Page-level text extractions
----------
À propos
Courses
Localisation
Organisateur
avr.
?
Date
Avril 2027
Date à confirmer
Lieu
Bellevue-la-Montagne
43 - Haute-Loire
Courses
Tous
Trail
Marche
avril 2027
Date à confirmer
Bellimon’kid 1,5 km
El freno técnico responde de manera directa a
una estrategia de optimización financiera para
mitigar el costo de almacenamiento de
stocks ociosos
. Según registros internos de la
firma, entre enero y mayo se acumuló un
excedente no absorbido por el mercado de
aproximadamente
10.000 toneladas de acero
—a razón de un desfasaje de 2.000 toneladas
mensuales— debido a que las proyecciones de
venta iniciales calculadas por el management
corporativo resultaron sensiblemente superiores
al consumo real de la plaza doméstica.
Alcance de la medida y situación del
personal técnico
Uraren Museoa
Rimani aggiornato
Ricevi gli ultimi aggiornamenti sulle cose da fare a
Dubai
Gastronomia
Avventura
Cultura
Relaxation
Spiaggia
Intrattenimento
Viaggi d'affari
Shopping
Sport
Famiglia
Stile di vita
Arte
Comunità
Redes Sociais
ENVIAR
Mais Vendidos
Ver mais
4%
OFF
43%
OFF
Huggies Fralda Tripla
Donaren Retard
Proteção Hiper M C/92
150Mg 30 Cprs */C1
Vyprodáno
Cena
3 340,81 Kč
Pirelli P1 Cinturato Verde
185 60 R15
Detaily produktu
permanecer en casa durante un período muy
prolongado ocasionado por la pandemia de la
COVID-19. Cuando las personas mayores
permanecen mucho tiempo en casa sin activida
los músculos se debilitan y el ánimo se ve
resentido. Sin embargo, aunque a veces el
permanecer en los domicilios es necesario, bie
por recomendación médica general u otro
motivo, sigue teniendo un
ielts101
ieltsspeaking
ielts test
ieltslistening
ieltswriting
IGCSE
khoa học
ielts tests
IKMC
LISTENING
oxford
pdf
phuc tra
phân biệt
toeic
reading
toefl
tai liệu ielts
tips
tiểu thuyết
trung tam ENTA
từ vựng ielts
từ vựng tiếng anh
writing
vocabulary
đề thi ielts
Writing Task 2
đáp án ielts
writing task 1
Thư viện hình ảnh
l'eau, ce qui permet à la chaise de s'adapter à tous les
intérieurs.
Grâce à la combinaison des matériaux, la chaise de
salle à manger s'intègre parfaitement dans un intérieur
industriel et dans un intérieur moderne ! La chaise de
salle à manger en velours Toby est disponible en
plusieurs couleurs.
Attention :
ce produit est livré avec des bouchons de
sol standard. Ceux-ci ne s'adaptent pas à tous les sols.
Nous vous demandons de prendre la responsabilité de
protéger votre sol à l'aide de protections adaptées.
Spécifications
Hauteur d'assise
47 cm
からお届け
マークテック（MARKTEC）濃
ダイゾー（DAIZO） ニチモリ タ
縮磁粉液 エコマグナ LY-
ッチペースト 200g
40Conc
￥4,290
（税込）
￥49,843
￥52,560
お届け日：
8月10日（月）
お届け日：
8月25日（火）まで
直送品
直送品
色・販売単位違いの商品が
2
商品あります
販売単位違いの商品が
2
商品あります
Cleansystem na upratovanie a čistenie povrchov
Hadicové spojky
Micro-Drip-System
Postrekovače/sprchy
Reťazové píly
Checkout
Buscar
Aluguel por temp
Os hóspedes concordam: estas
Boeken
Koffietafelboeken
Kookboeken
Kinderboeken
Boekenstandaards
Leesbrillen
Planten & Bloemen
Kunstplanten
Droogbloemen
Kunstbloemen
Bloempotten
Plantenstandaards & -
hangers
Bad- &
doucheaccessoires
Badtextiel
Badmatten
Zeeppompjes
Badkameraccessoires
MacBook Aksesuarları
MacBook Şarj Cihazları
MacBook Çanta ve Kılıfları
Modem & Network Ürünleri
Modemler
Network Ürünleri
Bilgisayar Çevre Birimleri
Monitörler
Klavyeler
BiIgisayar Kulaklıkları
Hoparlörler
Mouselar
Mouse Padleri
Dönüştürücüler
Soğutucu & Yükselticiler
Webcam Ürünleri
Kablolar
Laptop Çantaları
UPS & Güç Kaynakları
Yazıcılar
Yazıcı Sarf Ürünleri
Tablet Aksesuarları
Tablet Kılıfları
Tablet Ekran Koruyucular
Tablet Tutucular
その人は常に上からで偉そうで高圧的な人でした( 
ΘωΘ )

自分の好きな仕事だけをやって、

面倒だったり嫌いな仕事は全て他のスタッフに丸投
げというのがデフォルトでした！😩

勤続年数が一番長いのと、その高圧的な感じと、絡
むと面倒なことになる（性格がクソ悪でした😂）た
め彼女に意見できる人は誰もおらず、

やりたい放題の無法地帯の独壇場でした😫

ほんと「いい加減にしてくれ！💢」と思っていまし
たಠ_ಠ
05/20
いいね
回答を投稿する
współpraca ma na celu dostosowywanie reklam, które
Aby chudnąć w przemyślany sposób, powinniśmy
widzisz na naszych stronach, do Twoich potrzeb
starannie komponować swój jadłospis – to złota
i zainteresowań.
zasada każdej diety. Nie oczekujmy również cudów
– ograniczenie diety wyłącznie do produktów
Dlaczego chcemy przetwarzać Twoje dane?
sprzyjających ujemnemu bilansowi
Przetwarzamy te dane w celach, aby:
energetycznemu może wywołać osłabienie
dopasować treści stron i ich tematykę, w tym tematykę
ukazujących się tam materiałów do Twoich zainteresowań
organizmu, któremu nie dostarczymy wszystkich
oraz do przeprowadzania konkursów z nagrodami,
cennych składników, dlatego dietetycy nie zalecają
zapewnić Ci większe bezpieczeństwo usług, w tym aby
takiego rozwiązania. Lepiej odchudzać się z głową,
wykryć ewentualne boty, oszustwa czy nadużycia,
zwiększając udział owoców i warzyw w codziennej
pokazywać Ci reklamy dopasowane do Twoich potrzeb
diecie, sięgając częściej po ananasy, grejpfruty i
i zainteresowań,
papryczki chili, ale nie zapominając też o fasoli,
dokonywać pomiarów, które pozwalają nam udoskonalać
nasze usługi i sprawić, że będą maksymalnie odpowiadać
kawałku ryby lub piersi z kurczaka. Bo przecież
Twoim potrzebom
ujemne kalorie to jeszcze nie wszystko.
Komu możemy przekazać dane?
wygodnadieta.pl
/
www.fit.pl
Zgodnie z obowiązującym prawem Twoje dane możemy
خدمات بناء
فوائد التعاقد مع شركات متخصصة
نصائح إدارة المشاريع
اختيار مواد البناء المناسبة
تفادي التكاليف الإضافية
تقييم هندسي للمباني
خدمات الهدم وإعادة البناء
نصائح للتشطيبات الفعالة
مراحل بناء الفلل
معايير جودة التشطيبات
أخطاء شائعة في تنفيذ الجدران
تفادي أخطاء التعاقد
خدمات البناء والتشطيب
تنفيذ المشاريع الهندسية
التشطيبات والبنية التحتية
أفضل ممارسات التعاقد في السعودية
----------
**What you will do**
The records above should be repeated exactly. Print them all.

**Final answer**
À propos
Courses
Localisation
Organisateur
avr.
?
Date
Avril 2027
Date à confirmer
Lieu
Bellevue-la-Montagne
43 - Haute-Loire
Courses
Tous
Trail
Marche
avril 2027
Date à confirmer
Bellimon’kid 1,5 km
El freno técnico responde de manera directa a
una estrategia de optimización financiera para
mitigar el costo de almacenamiento de
stocks ociosos
. Según registros internos de la
firma, entre enero y mayo se acumuló un
excedente no absorbido por el mercado de
aproximadamente
10.000 toneladas de acero
—a razón de un desfasaje de 2.000 toneladas
mensuales— debido a que las proyecciones de
venta iniciales calculadas por el management
corporativo resultaron sensiblemente superiores
al consumo real de la plaza doméstica.
Alcance de la medida y situación del
personal técnico
Uraren Museoa
Rimani aggiornato
Ricevi gli ultimi aggiornamenti sulle cose da fare a
Dubai
Gastronomia
Avventura
Cultura
Relaxation
Spiaggia
Intrattenimento
Viaggi d'affari
Shopping
Sport
Famiglia
Stile di vita
Arte
Comunità
Redes Sociais
ENVIAR
Mais Vendidos
Ver mais
4%
OFF
43%
OFF
Huggies Fralda Tripla
Donaren Retard
Proteção Hiper M C/92
150Mg 30 Cprs */C1
Vyprodáno
Cena
3 340,81 Kč
Pirelli P1 Cinturato Verde
185 60 R15
Detaily produktu
permanecer en casa durante un período muy
prolongado ocasionado por la pandemia de la
COVID-19. Cuando las personas mayores
permanecen mucho tiempo en casa sin activida
los músculos se debilitan y el ánimo se ve
resentido. Sin embargo, aunque a veces el
permanecer en los domicilios es necesario, bie
por recomendación médica general u otro
motivo, sigue teniendo un
ielts101
ieltsspeaking
ielts test
ieltslistening
ieltswriting
IGCSE
khoa học
ielts tests
IKMC
LISTENING
oxford
pdf
phuc tra
phân biệt
toeic
reading
toefl
tai liệu ielts
tips
tiểu thuyết
trung tam ENTA
từ vựng ielts
từ vựng tiếng anh
writing
vocabulary
đề thi ielts
Writing Task 2
đáp án ielts
writing task 1
Thư viện hình ảnh
l'eau, ce qui permet à la chaise de s'adapter à tous les
intérieurs.
Grâce à la combinaison des matériaux, la chaise de
salle à manger s'intègre parfaitement dans un intérieur
industriel et dans un intérieur moderne ! La chaise de
salle à manger en velours Toby est disponible en
plusieurs couleurs.
Attention :
ce produit est livré avec des bouchons de
sol standard. Ceux-ci ne s'adaptent pas à tous les sols.
Nous vous demandons de prendre la responsabilité de
protéger votre sol à l'aide de protections adaptées.
Spécifications
Hauteur d'assise
47 cm
からお届け
マークテック（MARKTEC）濃
ダイゾー（DAIZO） ニチモリ タ
縮磁粉液 エコマグナ LY-
ッチペースト 200g
40Conc
￥4,290
（税込）
￥49,843
￥52,560
お届け日：
8月10日（月）
お届け日：
8月25日（火）まで
直送品
直送品
色・販売単位違いの商品が
2
商品あります
販売単位違いの商品が
2
商品あります
Cleansystem na upratovanie a čistenie povrchov
Hadicové spojky
Micro-Drip-System
Postrekovače/sprchy
Reťazové píly
Checkout
Buscar
Aluguel por temp
Os hóspedes concordam: estas
Boeken
Koffietafelboeken
Kookboeken
Kinderboeken
Boekenstandaards
Leesbrillen
Planten & Bloemen
Kunstplanten
Droogbloemen
Kunstbloemen
Bloempotten
Plantenstandaards & -
hangers
Bad- &
doucheaccessoires
Badtextiel
Badmatten
Zeeppompjes
Badkameraccessoires
MacBook Aksesuarları
MacBook Şarj Cihazları
MacBook Çanta ve Kılıfları
Modem & Network Ürünleri
Modemler
Network Ürünleri
Bilgisayar Çevre Birimleri
Monitörler
Klavyeler
BiIgisayar Kulaklıkları
Hoparlörler
Mouselar
Mouse Padleri
Dönüştürücüler
Soğutucu & Yükselticiler
Webcam Ürünleri
Kablolar
Laptop Çantaları
UPS & Güç Kaynakları
Yazıcılar
Yazıcı Sarf Ürünleri
Tablet Aksesuarları
Tablet Kılıfları
Tablet Ekran Koruyucular
Tablet Tutucular
その人は常に上からで偉そうで高圧的な人でした( 
ΘωΘ )

自分の好きな仕事だけをやって、

面倒だったり嫌いな仕事は全て他のスタッフに丸投
げというのがデフォルトでした！😩

勤続年数が一番長いのと、その高圧的な感じと、絡
むと面倒なことになる（性格がクソ悪でした😂）た
め彼女に意見できる人は誰もおらず、

やりたい放題の無法地帯の独壇場でした😫

ほんと「いい加減にしてくれ！💢」と思っていまし
たಠ_ಠ
05/20
いいね
回答を投稿する
współpraca ma na celu dostosowywanie reklam, które
Aby chudnąć w przemyślany sposób, powinniśmy
widzisz na naszych stronach, do Twoich potrzeb
starannie komponować swój jadłospis – to złota
i zainteresowań.
zasada każdej diety. Nie oczekujmy również cudów
– ograniczenie diety wyłącznie do produktów
Dlaczego chcemy przetwarzać Twoje dane?
sprzyjających ujemnemu bilansowi
Przetwarzamy te dane w celach, aby:
energetycznemu może wywołać osłabienie
dopasować treści stron i ich tematykę, w tym tematykę
ukazujących się tam materiałów do Twoich zainteresowań
organizmu, któremu nie dostarczymy wszystkich
oraz do przeprowadzania konkursów z nagrodami,
cennych składników, dlatego dietetycy nie zalecają
zapewnić Ci większe bezpieczeństwo usług, w tym aby
takiego rozwiązania. Lepiej odchudzać się z głową,
wykryć ewentualne boty, oszustwa czy nadużycia,
zwiększając udział owoców i warzyw w codziennej
pokazywać Ci reklamy dopasowane do Twoich potrzeb
diecie, sięgając częściej po ananasy, grejpfruty i
i zainteresowań,
papryczki chili, ale nie zapominając też o fasoli,
dokonywać pomiarów, które pozwalają nam udoskonalać
nasze usługi i sprawić, że będą maksymalnie odpowiadać
kawałku ryby lub piersi z kurczaka. Bo przecież
Twoim potrzebom
ujemne kalorie to jeszcze nie wszystko.
Komu możemy przekazać dane?
wygodnadieta.pl
/
www.fit.pl
Zgodnie z obowiązującym prawem Twoje dane możemy
خدمات بناء
فوائد التعاقد مع شركات متخصصة
نصائح إدارة المشاريع
اختيار مواد البناء المناسبة
تفادي التكاليف الإضافية
تقييم هندسي للمباني
خدمات الهدم وإعادة البناء
نصائح للتشطيبات الفعالة
مراحل بناء الفلل
معايير جودة التشطيبات
أخطاء شائعة في تنفيذ الجدران
تفادي أخطاء التعاقد
خدمات البناء والتشطيب
تنفيذ المشاريع الهندسية
التشطيبات والبنية التحتية
أفضل ممارسات التعاقد في السعودية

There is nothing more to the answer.